Sementara itu, Perencana Ahli Utama Bapperida Provinsi Sumatera Utara, M. Armand Efendy Pohan, yang mewakili Gubernur Sumut, menyampaikan empat arah kebijakan pembangunan tahun 2027. Di antaranya meningkatkan SDM agar sehat, terampil, dan produktif; meningkatkan konektivitas dan daya saing daerah; pertumbuhan ekonomi berbasis potensi lokal; serta pembangunan yang adil, inklusif, dan tangguh bencana.
Armand juga menyoroti strategi keberhasilan berbasis outcome atau dampak nyata, reorientasi anggaran untuk kebutuhan mendesak, penguatan pengawasan, serta inovasi dan kolaborasi untuk mengatasi keterbatasan fiskal.
Sebelumnya, Kepala Bapperida Kabupaten Simalungun, Alpian Denri Saragih, melaporkan bahwa Musrenbang ini bertujuan untuk menyelaraskan berbagai program kerja sehingga tercipta sinkronisasi antar pemangku kepentingan. Perencanaan yang disusun diharapkan terintegrasi, komprehensif, dan mampu menjawab tantangan yang dihadapi masyarakat saat ini maupun di masa depan.
Acara ini diikuti oleh berbagai unsur, mulai dari pemerintah atasan dan daerah, pelaku usaha, perbankan, akademisi, tokoh agama dan masyarakat serta budaya, OKP, Pers, LSM hingga seluruh perangkat daerah, camat, dan direktur RSUD.

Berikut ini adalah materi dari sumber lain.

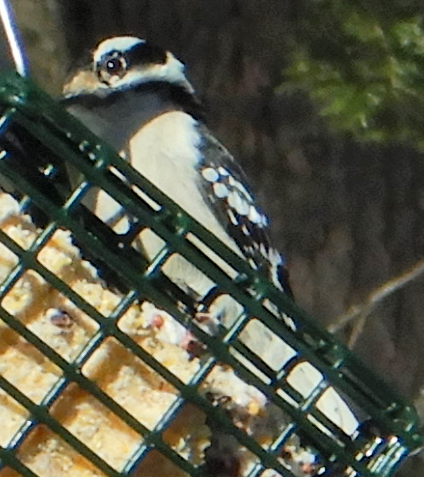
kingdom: Animalia
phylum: Chordata
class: Aves
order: Piciformes
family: Picidae
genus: Dryobates
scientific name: Dryobates pubescens
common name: Downy woodpecker
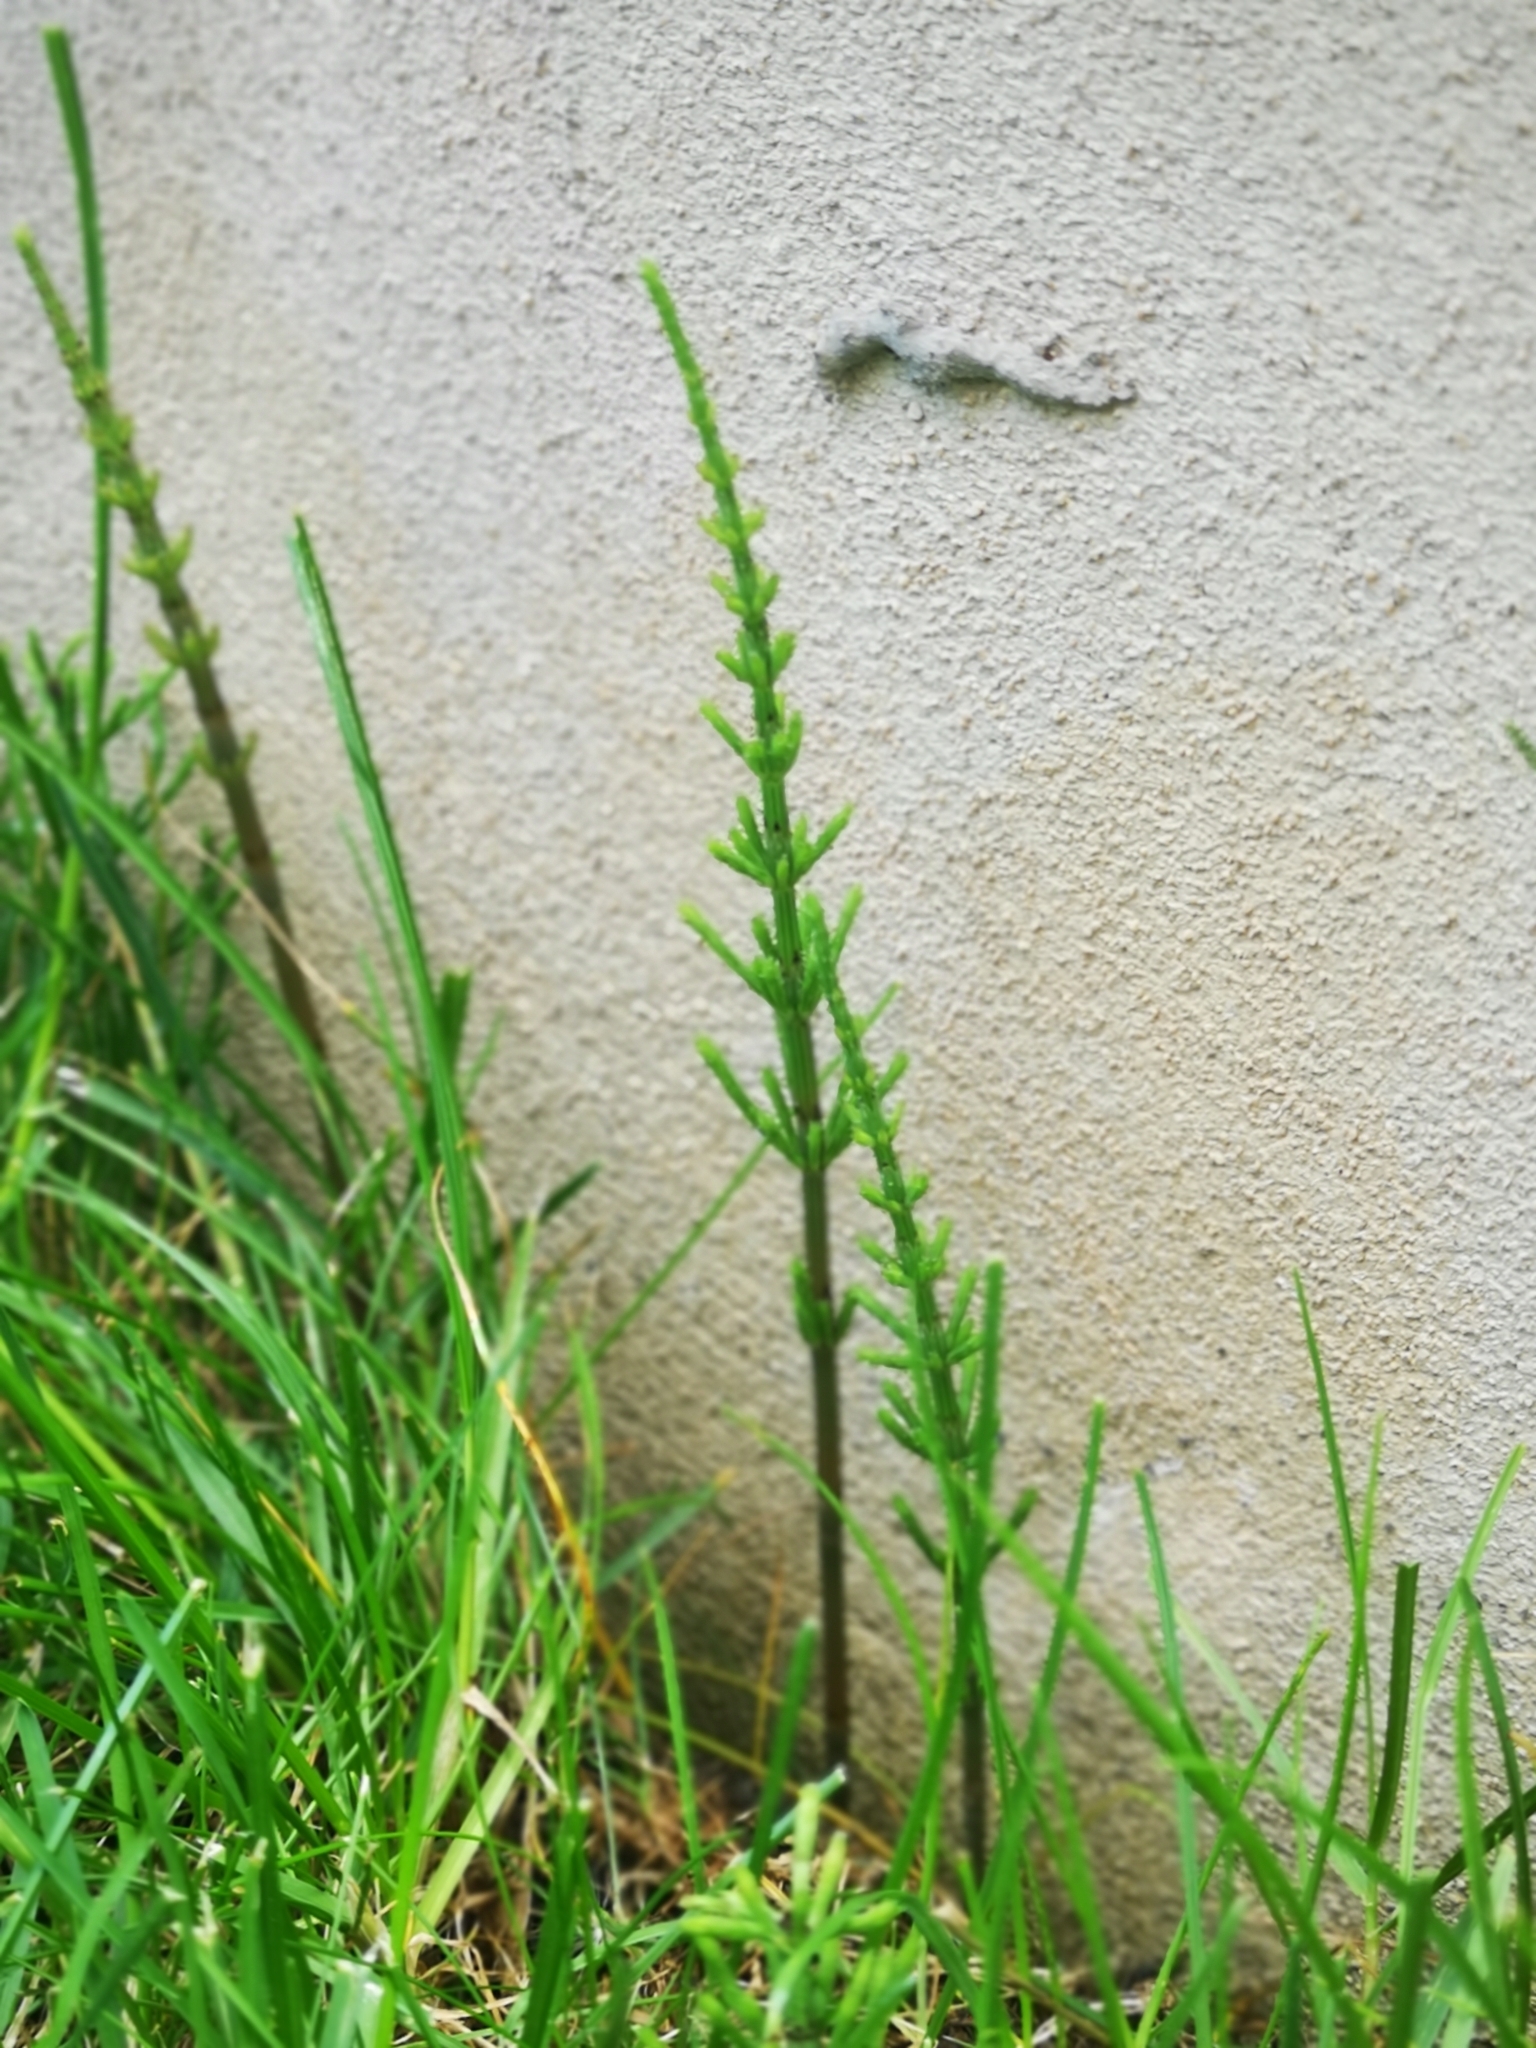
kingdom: Plantae
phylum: Tracheophyta
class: Polypodiopsida
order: Equisetales
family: Equisetaceae
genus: Equisetum
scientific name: Equisetum arvense
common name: Field horsetail
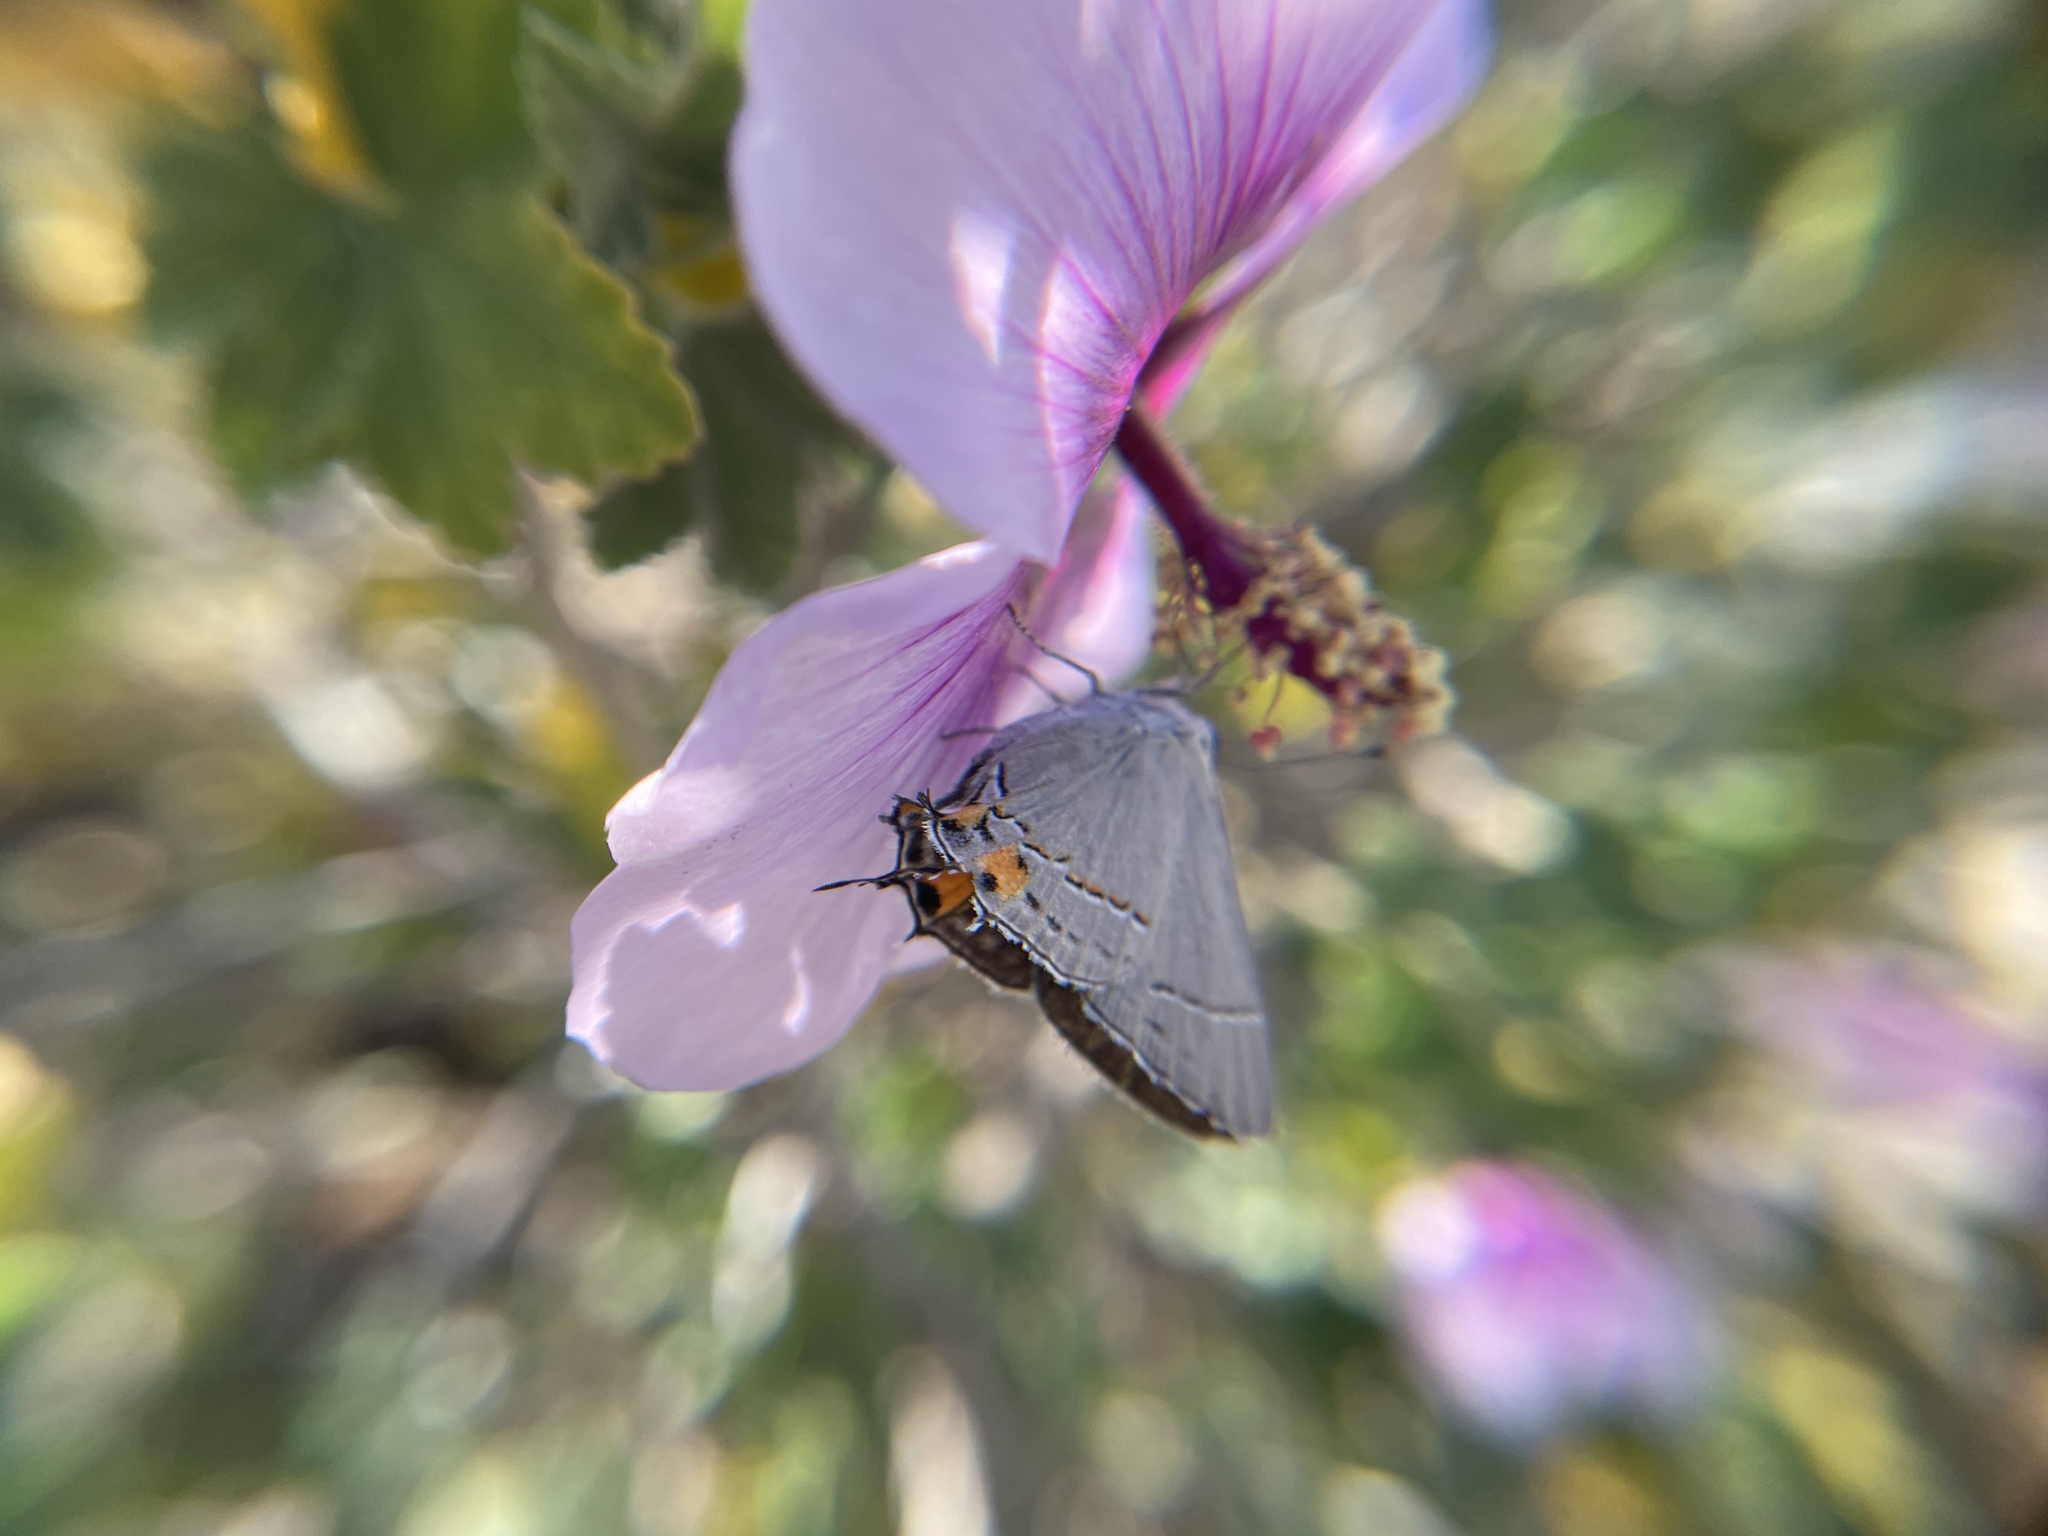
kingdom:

Musrenbang RKPD Tahun 2027 ini akan berlangsung selama dua hari, tanggal 15 hingga 16 April 2026, yang dilaksanakan di dua lokasi, yakni Balei Harungguan Tuan Rondahaim Saragih dan Kantor Bapperida Kabupaten Simalungun, dengan menghadirkan narasumber dari kementerian, provinsi, Bank Indonesia, BPS, dan OPD terkait.
Dalam acara itu juga dilakukan penandatanganan berita acara Musrenbang RKPD Kabupaten Simalungun Tahun 2027 oleh Bupati, perwakilan Gubsu, BODT, Bapperida Prov. Sumut, Bapperida Kabupaten Serdang Sergai, PT Kinra, perwakilan camat dan Bapperida Kabupaten.
Bupati juga memberikan cendramata berupa plakat kepada Gubsu yang diterima Armand Efendy Pohan dan memberikan cendramata berupa stola kepada para narasumber dan Bapperida Kabupaten Serdang Bedagai.